◆ **WRITTEN TASK**
From the top of the records below down to the line containing "de but are not", reproduce every line exactly.

Extracted page text data
-- Opening Marker --

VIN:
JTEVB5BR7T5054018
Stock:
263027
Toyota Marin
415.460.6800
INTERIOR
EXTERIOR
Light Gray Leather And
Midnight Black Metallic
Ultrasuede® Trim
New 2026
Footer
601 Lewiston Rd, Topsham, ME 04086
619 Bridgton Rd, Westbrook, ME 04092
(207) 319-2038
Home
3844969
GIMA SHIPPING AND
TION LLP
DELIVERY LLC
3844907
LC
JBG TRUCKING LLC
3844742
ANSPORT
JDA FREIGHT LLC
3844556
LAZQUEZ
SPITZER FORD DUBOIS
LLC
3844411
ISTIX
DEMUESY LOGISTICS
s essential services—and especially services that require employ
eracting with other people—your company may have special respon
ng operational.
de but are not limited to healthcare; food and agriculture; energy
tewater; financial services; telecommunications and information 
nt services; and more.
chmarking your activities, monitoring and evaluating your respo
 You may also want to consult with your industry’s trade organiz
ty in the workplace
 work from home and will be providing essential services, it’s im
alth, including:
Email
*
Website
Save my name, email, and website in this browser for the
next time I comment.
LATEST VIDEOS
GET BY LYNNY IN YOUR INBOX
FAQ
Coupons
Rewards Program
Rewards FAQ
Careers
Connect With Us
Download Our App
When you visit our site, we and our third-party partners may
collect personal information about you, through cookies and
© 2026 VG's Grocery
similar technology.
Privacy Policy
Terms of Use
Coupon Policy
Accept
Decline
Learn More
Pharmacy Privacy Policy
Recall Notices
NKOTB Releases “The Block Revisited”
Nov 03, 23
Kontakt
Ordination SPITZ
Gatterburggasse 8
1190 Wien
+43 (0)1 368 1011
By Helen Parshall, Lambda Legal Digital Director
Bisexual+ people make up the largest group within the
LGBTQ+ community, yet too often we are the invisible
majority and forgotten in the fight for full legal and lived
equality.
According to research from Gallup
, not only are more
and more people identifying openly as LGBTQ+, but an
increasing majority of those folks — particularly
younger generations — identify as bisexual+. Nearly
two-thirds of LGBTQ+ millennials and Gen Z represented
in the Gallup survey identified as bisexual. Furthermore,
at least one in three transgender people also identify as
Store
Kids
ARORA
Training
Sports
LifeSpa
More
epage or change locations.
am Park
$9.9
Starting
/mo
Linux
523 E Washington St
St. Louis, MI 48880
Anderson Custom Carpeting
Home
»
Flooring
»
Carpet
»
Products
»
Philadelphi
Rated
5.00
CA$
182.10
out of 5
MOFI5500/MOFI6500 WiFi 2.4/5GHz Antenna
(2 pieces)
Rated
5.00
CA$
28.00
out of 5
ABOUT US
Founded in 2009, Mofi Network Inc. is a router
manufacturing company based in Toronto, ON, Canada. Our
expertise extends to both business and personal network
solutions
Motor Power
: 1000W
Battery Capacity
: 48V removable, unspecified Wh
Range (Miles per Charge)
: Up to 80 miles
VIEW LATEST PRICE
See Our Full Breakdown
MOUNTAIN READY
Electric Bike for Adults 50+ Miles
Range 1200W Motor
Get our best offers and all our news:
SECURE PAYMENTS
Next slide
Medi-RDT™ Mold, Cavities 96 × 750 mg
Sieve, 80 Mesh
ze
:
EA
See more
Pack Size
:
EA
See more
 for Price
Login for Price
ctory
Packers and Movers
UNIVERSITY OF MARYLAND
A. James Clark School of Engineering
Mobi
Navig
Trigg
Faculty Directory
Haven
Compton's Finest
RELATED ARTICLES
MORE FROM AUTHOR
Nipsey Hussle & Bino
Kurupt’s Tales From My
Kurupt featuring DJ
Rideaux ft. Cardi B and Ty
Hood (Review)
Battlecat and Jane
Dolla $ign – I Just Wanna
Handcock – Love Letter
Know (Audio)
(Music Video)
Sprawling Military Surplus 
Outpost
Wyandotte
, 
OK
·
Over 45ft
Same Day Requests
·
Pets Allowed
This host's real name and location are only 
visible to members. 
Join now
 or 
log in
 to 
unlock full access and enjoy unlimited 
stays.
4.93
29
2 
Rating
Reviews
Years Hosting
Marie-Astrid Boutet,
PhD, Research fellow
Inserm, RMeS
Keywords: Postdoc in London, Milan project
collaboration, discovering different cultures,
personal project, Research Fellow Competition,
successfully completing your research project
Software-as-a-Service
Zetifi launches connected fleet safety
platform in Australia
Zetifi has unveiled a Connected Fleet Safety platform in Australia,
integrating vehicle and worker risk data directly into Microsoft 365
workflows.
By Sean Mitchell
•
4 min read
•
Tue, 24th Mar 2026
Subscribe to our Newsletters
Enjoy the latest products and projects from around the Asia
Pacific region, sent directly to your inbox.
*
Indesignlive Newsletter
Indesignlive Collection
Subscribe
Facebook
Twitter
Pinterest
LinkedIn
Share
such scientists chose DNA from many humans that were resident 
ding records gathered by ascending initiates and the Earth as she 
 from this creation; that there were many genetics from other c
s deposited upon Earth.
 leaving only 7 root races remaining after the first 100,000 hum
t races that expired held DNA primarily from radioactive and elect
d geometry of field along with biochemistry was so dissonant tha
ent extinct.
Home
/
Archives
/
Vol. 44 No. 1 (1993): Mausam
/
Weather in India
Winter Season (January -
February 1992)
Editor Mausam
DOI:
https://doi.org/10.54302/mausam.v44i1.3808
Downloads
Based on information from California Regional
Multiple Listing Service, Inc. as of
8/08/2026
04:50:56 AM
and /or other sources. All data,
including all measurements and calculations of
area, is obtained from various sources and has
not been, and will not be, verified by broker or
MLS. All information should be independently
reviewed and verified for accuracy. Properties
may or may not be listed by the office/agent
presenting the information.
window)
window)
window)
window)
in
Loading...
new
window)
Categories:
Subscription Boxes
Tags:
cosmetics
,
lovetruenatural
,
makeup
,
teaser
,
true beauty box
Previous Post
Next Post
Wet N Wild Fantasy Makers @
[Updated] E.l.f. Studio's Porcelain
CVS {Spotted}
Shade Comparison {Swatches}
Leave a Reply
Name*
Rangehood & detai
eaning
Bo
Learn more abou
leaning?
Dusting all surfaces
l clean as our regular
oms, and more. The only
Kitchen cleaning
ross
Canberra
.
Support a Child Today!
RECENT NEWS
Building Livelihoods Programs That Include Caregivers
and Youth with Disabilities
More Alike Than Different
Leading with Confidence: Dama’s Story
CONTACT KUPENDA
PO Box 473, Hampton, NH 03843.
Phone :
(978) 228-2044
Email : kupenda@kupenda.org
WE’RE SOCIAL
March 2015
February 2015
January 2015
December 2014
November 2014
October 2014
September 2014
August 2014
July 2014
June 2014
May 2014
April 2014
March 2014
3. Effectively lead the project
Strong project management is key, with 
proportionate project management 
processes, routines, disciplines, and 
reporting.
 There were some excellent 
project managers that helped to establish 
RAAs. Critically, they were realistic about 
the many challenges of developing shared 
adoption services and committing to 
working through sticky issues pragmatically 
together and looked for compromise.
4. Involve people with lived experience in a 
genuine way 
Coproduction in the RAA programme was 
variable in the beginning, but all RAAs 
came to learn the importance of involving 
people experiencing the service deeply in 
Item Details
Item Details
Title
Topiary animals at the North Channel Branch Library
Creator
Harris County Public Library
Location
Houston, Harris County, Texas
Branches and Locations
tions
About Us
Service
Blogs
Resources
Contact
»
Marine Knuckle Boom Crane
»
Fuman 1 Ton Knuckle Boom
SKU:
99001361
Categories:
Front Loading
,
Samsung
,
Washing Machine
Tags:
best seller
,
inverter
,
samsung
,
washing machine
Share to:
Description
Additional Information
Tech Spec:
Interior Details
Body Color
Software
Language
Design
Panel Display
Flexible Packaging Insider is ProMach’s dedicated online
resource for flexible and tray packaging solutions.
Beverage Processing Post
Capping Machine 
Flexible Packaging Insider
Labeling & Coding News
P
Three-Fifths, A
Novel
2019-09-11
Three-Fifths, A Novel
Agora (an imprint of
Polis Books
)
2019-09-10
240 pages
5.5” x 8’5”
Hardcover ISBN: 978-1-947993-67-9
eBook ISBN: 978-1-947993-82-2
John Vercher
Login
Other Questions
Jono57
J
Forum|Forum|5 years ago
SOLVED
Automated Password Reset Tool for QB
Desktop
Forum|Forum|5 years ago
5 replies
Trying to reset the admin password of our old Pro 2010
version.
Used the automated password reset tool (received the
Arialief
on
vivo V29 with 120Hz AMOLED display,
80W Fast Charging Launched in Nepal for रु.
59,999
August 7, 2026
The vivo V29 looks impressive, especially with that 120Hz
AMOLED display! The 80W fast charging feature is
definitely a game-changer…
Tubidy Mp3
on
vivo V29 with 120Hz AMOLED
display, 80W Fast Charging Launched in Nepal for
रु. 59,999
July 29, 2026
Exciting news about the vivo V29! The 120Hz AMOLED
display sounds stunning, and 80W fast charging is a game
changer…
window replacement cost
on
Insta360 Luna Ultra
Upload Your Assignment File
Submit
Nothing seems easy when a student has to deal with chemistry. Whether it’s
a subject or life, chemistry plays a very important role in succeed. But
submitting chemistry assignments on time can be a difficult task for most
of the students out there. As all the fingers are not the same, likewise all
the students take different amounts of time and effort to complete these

-- Closing Marker --

◆ **REPLY**
VIN:
JTEVB5BR7T5054018
Stock:
263027
Toyota Marin
415.460.6800
INTERIOR
EXTERIOR
Light Gray Leather And
Midnight Black Metallic
Ultrasuede® Trim
New 2026
Footer
601 Lewiston Rd, Topsham, ME 04086
619 Bridgton Rd, Westbrook, ME 04092
(207) 319-2038
Home
3844969
GIMA SHIPPING AND
TION LLP
DELIVERY LLC
3844907
LC
JBG TRUCKING LLC
3844742
ANSPORT
JDA FREIGHT LLC
3844556
LAZQUEZ
SPITZER FORD DUBOIS
LLC
3844411
ISTIX
DEMUESY LOGISTICS
s essential services—and especially services that require employ
eracting with other people—your company may have special respon
ng operational.
de but are not limited to healthcare; food and agriculture; energy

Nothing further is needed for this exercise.